Records provided:
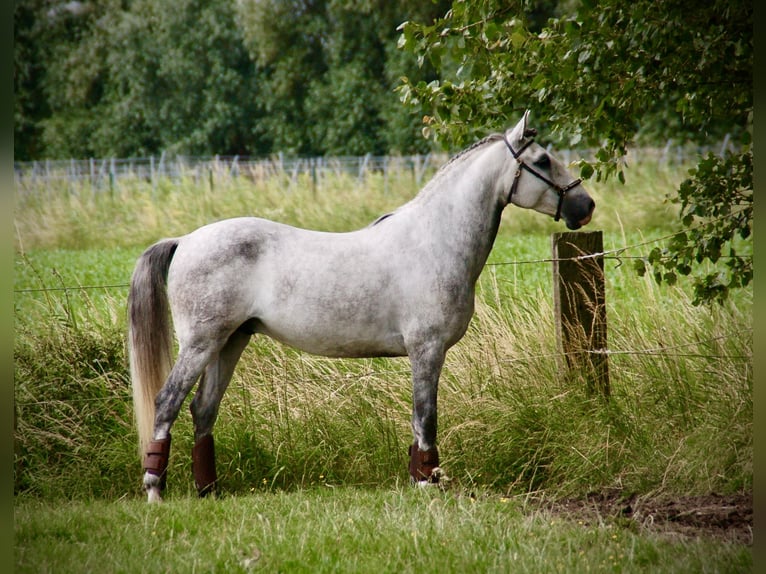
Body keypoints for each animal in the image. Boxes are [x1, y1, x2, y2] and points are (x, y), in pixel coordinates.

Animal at [129, 109, 596, 504]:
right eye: (543, 160)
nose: (586, 205)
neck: (433, 240)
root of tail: (185, 240)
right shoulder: (427, 350)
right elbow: (426, 418)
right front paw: (428, 485)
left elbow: (417, 424)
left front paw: (418, 480)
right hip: (201, 344)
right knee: (167, 403)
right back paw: (155, 491)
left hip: (230, 342)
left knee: (203, 411)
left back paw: (209, 491)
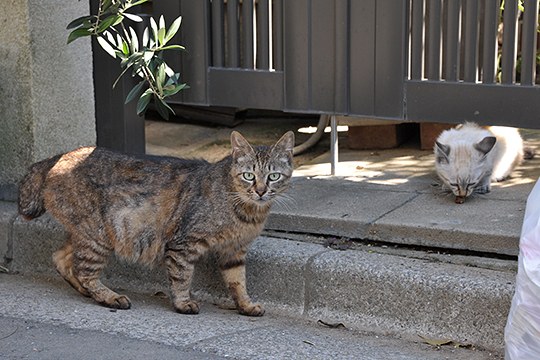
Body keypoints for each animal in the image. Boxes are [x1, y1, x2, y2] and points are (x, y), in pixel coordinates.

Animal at [19, 131, 296, 316]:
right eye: (249, 175)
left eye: (273, 176)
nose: (260, 191)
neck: (248, 213)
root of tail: (58, 156)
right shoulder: (184, 244)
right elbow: (182, 277)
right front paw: (183, 303)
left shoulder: (234, 251)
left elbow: (238, 282)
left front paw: (246, 305)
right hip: (99, 235)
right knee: (84, 270)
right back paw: (109, 297)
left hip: (86, 233)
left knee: (62, 259)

Your task: Print the line that contains "right eye: (249, 175)" and each line after it up to the end of the listing, exactly as written.

Solution for this problem:
right eye: (249, 175)
left eye: (273, 176)
nose: (260, 191)
neck: (248, 213)
root of tail: (58, 156)
right shoulder: (184, 244)
right elbow: (182, 277)
right front paw: (183, 303)
left shoulder: (234, 251)
left elbow: (238, 282)
left front paw: (246, 305)
right hip: (99, 235)
right knee: (84, 270)
right back paw: (109, 297)
left hip: (86, 233)
left knee: (62, 259)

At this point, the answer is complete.